TASK BRIEF: Update the lines below by changing each "values" to "numbers" and keeping everything else the same. Leave the pictures out of your answer.
** Opening DATASET CONTENT block **
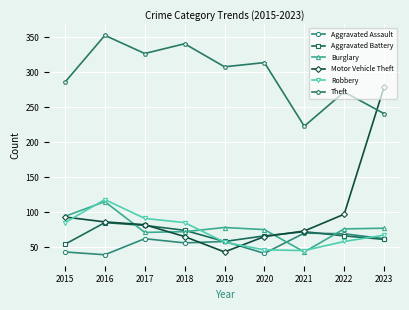

How many values in the Aggravated Battery series are below 66?

3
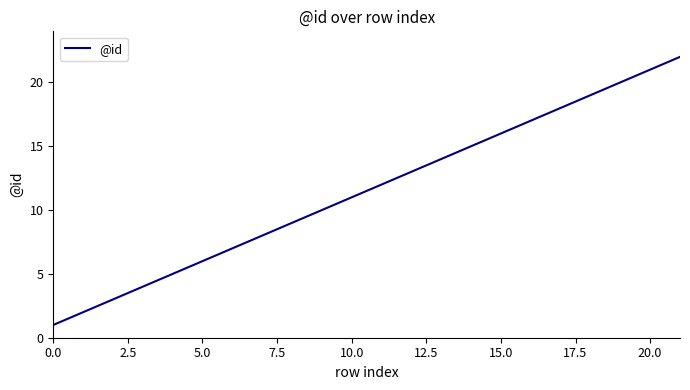

What is the difference between the maximum and minimum values?

21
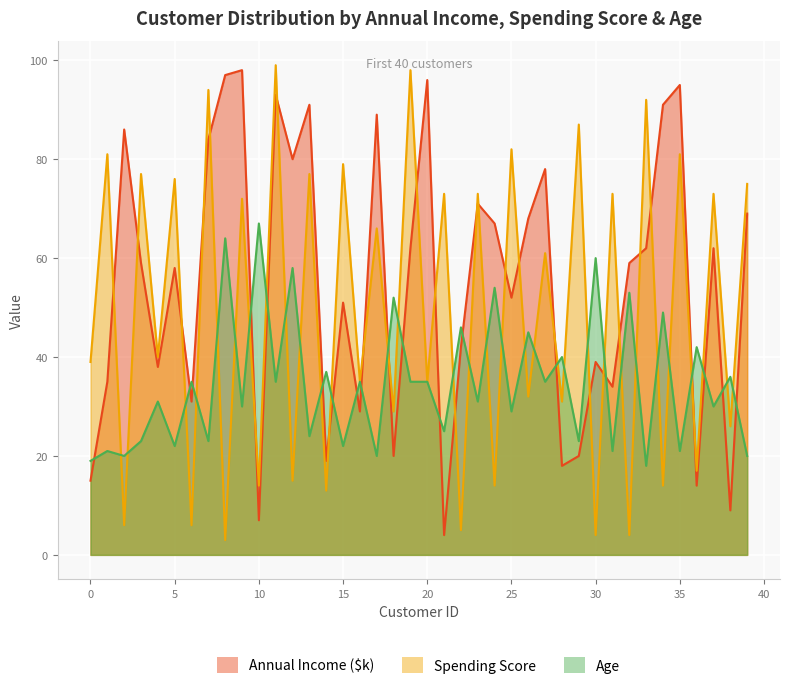

How many data points in Annual Income ($) are above 59?

19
** Closing DATASET CONTENT block **
WRITTEN SOLUTION:
How many numbers in the Aggravated Battery series are below 66?

3

What is the difference between the maximum and minimum numbers?

21

How many data points in Annual Income ($) are above 59?

19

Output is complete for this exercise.